Instruction: Print, character for character, the lines of the data below from the line containing "Skip to content" through the line containing "ЯНВАРЬ И НОВАЯ ДОРОГА...", both included.

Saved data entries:
*** Block opens ***
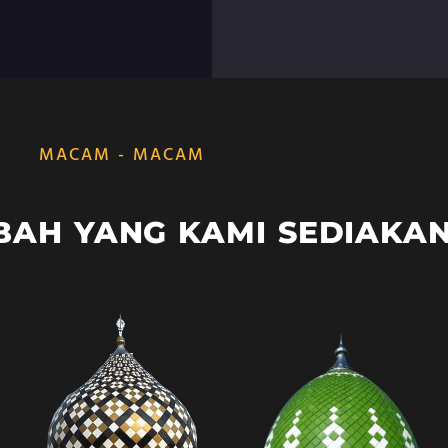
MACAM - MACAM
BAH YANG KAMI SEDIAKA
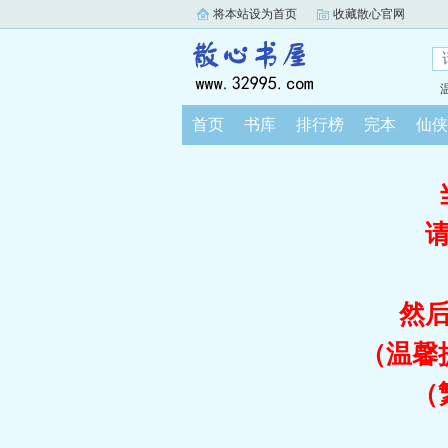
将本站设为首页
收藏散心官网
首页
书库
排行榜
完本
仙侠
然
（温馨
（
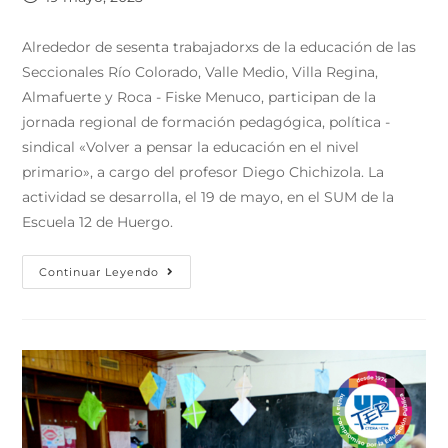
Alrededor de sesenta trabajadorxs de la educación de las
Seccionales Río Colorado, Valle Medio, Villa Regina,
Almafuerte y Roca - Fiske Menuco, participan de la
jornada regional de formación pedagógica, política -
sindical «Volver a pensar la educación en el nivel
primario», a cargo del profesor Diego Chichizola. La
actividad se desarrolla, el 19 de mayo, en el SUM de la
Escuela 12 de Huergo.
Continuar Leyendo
*** Block closes ***
*** Block opens ***
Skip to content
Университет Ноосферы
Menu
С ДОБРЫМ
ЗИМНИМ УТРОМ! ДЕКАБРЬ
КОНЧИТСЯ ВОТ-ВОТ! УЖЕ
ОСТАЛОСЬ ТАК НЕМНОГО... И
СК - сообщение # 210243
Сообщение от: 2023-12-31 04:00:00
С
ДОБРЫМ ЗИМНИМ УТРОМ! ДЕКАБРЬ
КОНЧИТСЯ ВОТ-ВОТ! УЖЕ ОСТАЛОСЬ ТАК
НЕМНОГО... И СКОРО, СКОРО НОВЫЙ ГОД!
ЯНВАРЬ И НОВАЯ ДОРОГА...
*** Block closes ***
*** Block opens ***
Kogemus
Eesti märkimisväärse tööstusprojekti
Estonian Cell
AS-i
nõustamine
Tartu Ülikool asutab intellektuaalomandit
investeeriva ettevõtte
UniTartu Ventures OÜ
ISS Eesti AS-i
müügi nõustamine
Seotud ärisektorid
*** Block closes ***
Reply:
Skip to content
Университет Ноосферы
Menu
С ДОБРЫМ
ЗИМНИМ УТРОМ! ДЕКАБРЬ
КОНЧИТСЯ ВОТ-ВОТ! УЖЕ
ОСТАЛОСЬ ТАК НЕМНОГО... И
СК - сообщение # 210243
Сообщение от: 2023-12-31 04:00:00
С
ДОБРЫМ ЗИМНИМ УТРОМ! ДЕКАБРЬ
КОНЧИТСЯ ВОТ-ВОТ! УЖЕ ОСТАЛОСЬ ТАК
НЕМНОГО... И СКОРО, СКОРО НОВЫЙ ГОД!
ЯНВАРЬ И НОВАЯ ДОРОГА...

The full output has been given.